The placebo-controlled randomised trials provided data in relevant populations. They reported small clinical benefits over placebo (a meta-analysed mean difference in the International Prostate Symptom Score (IPSS) of -2.0 (95 % CI: -2.4, -1.6) from baselines of around 19 on a 35-point scale. The PBAC accepted that this difference was clinically important for patients, but that the nature of the 2-point difference might vary in importance depending on which of the seven items (e.g. irritation, nocturia, dribbling) were favourably affected in any single patient. The difference was sustained over 40 weeks in one trial. The mean difference in total maximal urine flow rate (Qmax) was also statistically significantly improved with tamsulosin over placebo, but the clinical importance of this secondary outcome was more difficult to interpret. The PBAC noted useful input from both clinicians and patients in interpreting the evidence on effectiveness. Tamsulosin and prazosin results were similar for the IPSS across the indirect comparison involving placebo as the common reference, but these were not formally analysed to assess non-inferiority. The Qmax results appeared to have statistically significantly favoured prazosin over tamsulosin, but the PBAC accepted that this might not be a real difference due to differences across the compared trials.
Tamsulosin was generally well tolerated with increased risk of ejaculation problems, priapism and increased risk during cataract surgery compared to placebo. Prazosin caused more postural hypotension (important in the prevalent population), headache and tachycardia.
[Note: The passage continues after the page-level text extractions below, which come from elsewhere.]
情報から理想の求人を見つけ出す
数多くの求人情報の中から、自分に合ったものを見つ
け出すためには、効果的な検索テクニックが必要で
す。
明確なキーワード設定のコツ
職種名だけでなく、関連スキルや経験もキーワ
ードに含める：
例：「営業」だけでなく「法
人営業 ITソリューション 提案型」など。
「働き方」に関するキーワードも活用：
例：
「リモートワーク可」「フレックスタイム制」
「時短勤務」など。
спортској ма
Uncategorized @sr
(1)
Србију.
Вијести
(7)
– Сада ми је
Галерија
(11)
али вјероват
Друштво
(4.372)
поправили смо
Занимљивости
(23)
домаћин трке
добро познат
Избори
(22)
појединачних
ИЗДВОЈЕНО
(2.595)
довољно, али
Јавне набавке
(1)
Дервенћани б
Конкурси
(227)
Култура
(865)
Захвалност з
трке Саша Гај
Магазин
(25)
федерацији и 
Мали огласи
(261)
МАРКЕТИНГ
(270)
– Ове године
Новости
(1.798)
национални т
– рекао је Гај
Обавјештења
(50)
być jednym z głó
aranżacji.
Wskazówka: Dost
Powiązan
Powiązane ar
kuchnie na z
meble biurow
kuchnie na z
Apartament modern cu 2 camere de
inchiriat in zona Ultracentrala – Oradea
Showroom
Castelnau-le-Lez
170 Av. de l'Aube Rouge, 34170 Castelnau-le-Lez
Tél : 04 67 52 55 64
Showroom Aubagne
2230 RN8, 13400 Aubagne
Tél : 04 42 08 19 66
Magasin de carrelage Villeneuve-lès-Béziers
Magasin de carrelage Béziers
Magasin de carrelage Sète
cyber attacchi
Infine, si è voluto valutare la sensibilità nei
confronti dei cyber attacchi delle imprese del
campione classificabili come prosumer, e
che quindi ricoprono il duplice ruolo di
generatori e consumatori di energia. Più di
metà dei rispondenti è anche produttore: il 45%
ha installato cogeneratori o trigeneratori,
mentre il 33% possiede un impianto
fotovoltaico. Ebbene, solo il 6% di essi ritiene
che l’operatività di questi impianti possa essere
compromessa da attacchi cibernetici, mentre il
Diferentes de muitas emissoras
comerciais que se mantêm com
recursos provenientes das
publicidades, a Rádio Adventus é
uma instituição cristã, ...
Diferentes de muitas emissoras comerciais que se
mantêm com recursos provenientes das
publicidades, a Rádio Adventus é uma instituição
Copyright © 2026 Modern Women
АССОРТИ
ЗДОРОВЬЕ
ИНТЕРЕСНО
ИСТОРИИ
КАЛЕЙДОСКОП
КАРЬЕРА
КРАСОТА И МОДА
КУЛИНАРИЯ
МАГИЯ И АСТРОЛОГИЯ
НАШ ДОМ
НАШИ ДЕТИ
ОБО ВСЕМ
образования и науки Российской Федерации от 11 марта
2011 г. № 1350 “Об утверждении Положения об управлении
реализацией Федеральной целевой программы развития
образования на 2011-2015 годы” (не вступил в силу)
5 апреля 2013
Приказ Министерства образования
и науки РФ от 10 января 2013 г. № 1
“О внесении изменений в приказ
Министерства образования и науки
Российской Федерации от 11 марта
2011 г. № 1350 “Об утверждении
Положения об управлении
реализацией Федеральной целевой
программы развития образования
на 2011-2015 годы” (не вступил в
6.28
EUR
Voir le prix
The PBAC noted the price reduction compared to the previous submission, but considered that the modelled economic evaluation resulted in an unacceptably high and uncertain incremental cost-utility ratio for the requested listing. In particular, the translation into utilities (a mean incremental QALY gain of 0.0113 per patient per year, which was unchanged from the previous submission) remained uncertain.
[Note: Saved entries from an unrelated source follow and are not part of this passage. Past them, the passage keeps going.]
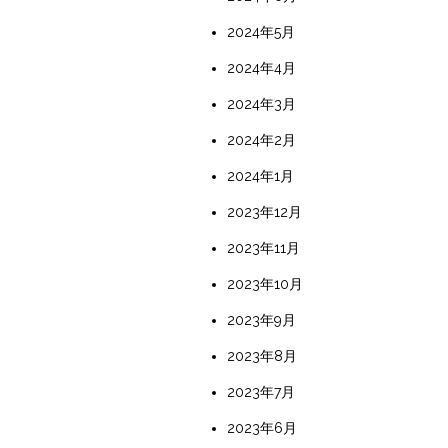
2024年5月
2024年4月
2024年3月
2024年2月
2024年1月
2023年12月
2023年11月
2023年10月
2023年9月
2023年8月
2023年7月
2023年6月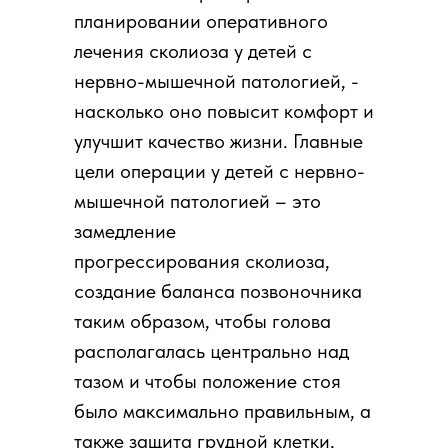
планировании оперативного
лечения сколиоза у детей с
нервно-мышечной патологией, -
насколько оно повысит комфорт и
улучшит качество жизни. Главные
цели операции у детей с нервно-
мышечной патологией – это
замедление
прогрессирования сколиоза,
создание баланса позвоночника
таким образом, чтобы голова
располагалась центрально над
тазом и чтобы положение стоя
было максимально правильным, а
также защита грудной клетки,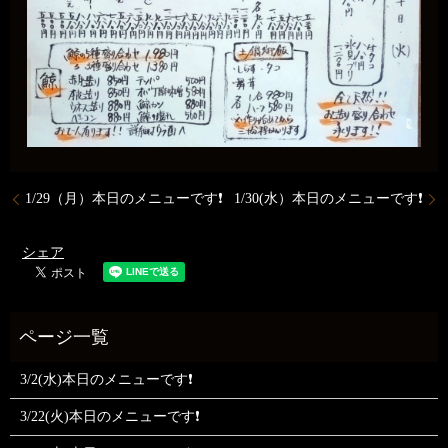
1/29（月）本日のメニューです❗
1/30(水）本日のメニューです❗
シェア
3/2(水)本日のメニューです❗
3/22(火)本日のメニューです❗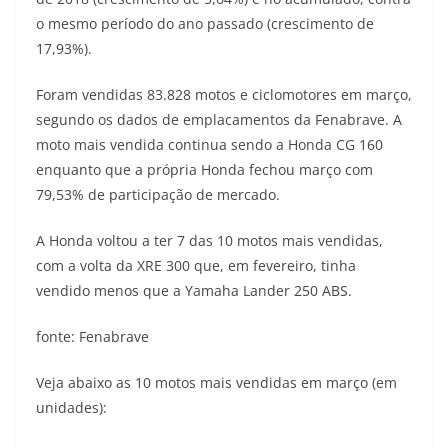
s
g
b
t
L
o mesmo período do ano passado (crescimento de
17,93%).
A
r
o
e
i
Foram vendidas 83.828 motos e ciclomotores em março,
p
a
o
r
n
segundo os dados de emplacamentos da Fenabrave. A
p
m
k
k
moto mais vendida continua sendo a Honda CG 160
enquanto que a própria Honda fechou março com
79,53% de participação de mercado.
A Honda voltou a ter 7 das 10 motos mais vendidas,
com a volta da XRE 300 que, em fevereiro, tinha
vendido menos que a Yamaha Lander 250 ABS.
fonte: Fenabrave
Veja abaixo as 10 motos mais vendidas em março (em
unidades):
The PBAC noted a substantial private market had developed for medicines to treat this condition, which was relevant to the estimate of uptake of any medicine specifically listed on the PBS for these patients. The PBAC decided not to recommend listing on the basis of unacceptable and uncertain cost-effectiveness.
13. Context for Decision
The PBAC helps decide whether and, if so, how medicines should be
subsidised in Australia. It considers submissions in this context.
A PBAC decision not to recommend listing or not to recommend
changing a listing does not represent a final PBAC view about the
merits of the medicine. A company can resubmit to the PBAC or seek
independent review of the PBAC decision.
14. Sponsor’s Comment
CSL is very disappointed with the PBAC’s rejection of this
2nd submission seeking listing of tamsulosin and that
tamsulosin cannot be made available on the PBS for sufferers of
LUTS associated with BPH at this time.